Chem-NMF: Multi-layer $α$-divergence Non-Negative Matrix Factorization for Cardiorespiratory Disease Clustering, with Improved Convergence Inspired by Chemical Catalysts and Rigorous Asymptotic Analysis
Yasaman Torabi, Shahram Shirani, James P. Reilly
TL;DR
Chem-NMF tackles convergence challenges in multi-layer $\alpha$-divergence NMF by introducing a bounding factor inspired by chemical catalysts. It builds an energy-barrier framework with Boltzmann probability to characterize escape from local minima and proves non-increasing objectives via auxiliary functions, extended to a multi-layer setting.

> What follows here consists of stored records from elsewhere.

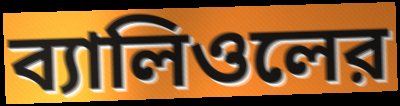
ব্যালিওলের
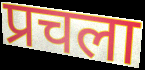
प्रचला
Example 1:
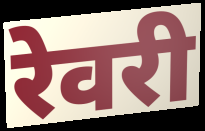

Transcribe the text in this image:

रेवरी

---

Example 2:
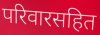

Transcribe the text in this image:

परिवारसहित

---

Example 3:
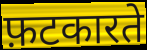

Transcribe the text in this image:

फ़टकारते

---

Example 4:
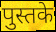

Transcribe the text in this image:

पुस्तके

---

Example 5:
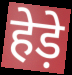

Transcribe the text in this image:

हेड़े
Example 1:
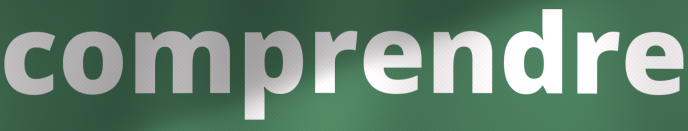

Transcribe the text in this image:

comprendre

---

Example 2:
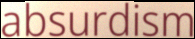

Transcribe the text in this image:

absurdism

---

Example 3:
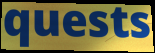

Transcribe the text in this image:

quests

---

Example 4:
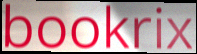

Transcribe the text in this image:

bookrix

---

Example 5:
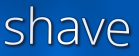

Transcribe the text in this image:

shave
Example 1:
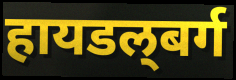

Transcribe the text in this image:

हायडल्‌बर्ग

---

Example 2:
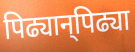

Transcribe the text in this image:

पिढ्यान्‌पिढ्या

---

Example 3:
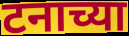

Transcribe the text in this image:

टनाच्या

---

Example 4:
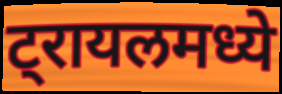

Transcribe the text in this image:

ट्रायलमध्ये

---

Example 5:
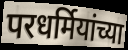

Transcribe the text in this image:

परधर्मियांच्या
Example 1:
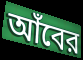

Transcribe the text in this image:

আঁবের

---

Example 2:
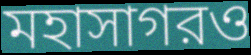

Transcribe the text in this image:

মহাসাগরও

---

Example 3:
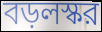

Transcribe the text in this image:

বড়লস্কর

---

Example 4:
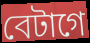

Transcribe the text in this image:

বেটাগে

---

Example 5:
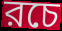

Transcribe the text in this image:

রচে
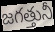
జగత్తునీ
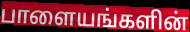
பாளையங்களின்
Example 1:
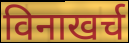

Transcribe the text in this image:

विनाखर्च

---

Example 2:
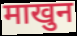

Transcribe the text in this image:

माखुन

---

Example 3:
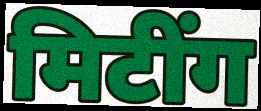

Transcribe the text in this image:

मिटींग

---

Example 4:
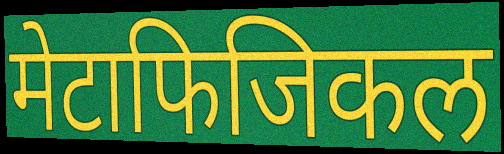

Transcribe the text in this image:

मेटाफिजिकल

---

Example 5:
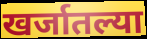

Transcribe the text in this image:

खर्जातल्या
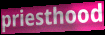
priesthood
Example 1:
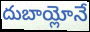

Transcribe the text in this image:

దుబాయ్లోనే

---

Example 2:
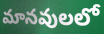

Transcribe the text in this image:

మానవులలో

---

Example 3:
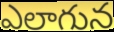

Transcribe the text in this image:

ఎలాగున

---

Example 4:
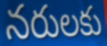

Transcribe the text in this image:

నరులకు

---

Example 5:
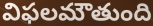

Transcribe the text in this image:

విఫలమౌతుంది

Empirically, Chem-NMF achieves meaningful clustering gains on both image and biomedical audio data, reporting mean improvements of $5.6\% \pm 2.7\%$ on biomedical signals and $11.1\% \pm 7.2\%$ on face images, with an overall ORL accuracy uplift of around $11\% \pm 7\%$ over baselines. The work provides a physically grounded, theoretically informed approach to stabilizing multi-layer NMF with practical impact for biomedical signal processing and image clustering.
Abstract
Non-Negative Matrix Factorization (NMF) is an unsupervised learning method offering low-rank representations across various domains such as audio processing, biomedical signal analysis, and image recognition. The incorporation of $α$-divergence in NMF formulations enhances flexibility in optimization, yet extending these methods to multi-layer architectures presents challenges in ensuring convergence. To address this, we introduce a novel approach inspired by the Boltzmann probability of the energy barriers in chemical reactions to theoretically perform convergence analysis. We introduce a novel method, called Chem-NMF, with a bounding factor which stabilizes convergence. To our knowledge, this is the first study to apply a physical chemistry perspective to rigorously analyze the convergence behaviour of the NMF algorithm. We start from mathematically proven asymptotic convergence results and then show how they apply to real data. Experimental results demonstrate that the proposed algorithm improves clustering accuracy by 5.6% $\pm$ 2.7% on biomedical signals and 11.1% $\pm$ 7.2% on face images (mean $\pm$ std).